Since there is a magnitude of drones with different flight performances and features, a proper framework needs to be established – mainly to investigate the collision avoidance management problem using a decentralized and distributed approach.
This is exactly what a group of authors at the University of Toulouse in France are focusing on – in a new paper that is titled “Dynamic Collision Avoidance using Local Cooperative Airplanes Decisions” and aims to validate a system using state-of-art benchmarks, underlining the importance of such technology.
In the introduction part, the authors are focusing on the proper legislation and regulation of air transport, pointing out to the several zones in today’s airspace.

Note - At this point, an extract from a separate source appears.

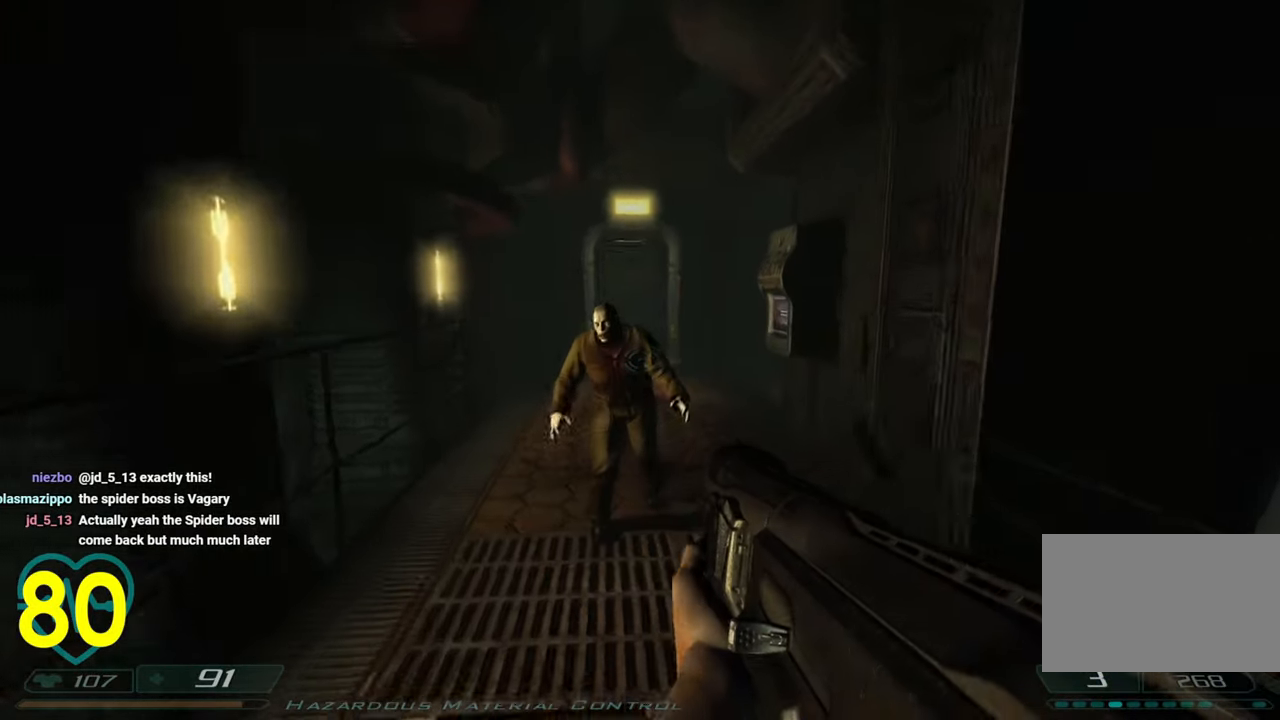
{"keys": ["s", "shift"], "mouse": [], "mouse_move": "left", "events": [[250, "w", "up"], [300, "mouse_left", "down"], [350, "s", "down"], [483, "mouse_left", "up"]]}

“In today’s air traffic management, airspace is divided into several zones each under the supervision of air controller. In order to help air controllers to manage real time traffic and avoid collision, the traffic is regulated upstream. With the increase in the traffic and the insertion of new aerial vehicles such as drones into the airspace with different flight performances, the air traffic control must evolve by increasing the level of automation and introducing partial delegation of the control to on-board systems.”
In the following sections, the work aims to plan a clear environment with dynamic constraints, multiple vehicles and an objective of optimality – focusing on motion planning and a desired trajectory for most of the universal drones – all in order to prevent collisions.
Note: The paper does not focus on the navigation of multiple robots to a single destination – or the control of a swarm formation.
The authors propose to address the collision avoidance management problem using a decentralized and distributed approach known as “the AMAS theory.”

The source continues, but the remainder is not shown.